Start of Block

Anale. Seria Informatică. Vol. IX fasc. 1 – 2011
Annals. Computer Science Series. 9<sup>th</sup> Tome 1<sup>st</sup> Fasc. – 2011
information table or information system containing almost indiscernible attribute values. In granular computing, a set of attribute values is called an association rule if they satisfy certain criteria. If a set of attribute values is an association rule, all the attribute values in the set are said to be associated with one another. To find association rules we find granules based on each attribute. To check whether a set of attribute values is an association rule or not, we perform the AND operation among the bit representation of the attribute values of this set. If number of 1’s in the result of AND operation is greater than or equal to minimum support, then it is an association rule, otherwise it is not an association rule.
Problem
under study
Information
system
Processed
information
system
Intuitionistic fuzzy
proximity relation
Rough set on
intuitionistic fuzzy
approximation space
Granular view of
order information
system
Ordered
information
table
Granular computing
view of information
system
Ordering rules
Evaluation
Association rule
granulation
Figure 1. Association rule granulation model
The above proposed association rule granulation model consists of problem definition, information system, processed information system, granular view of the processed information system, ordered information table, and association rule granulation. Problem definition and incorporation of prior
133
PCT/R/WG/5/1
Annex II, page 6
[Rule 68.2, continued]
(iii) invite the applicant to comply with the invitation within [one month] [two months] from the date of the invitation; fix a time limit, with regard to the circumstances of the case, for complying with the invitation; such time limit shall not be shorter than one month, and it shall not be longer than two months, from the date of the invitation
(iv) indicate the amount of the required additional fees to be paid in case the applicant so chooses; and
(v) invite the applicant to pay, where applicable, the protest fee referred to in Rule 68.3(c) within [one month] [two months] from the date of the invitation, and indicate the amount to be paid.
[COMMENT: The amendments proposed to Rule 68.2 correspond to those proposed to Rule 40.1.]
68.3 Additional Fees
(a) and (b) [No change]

End of Block

■ **Activity**
If a line above holds the string "date", copy it out.

■ **Result for this exercise**
(iii) invite the applicant to comply with the invitation within [one month] [two months] from the date of the invitation; fix a time limit, with regard to the circumstances of the case, for complying with the invitation; such time limit shall not be shorter than one month, and it shall not be longer than two months, from the date of the invitation
(v) invite the applicant to pay, where applicable, the protest fee referred to in Rule 68.3(c) within [one month] [two months] from the date of the invitation, and indicate the amount to be paid.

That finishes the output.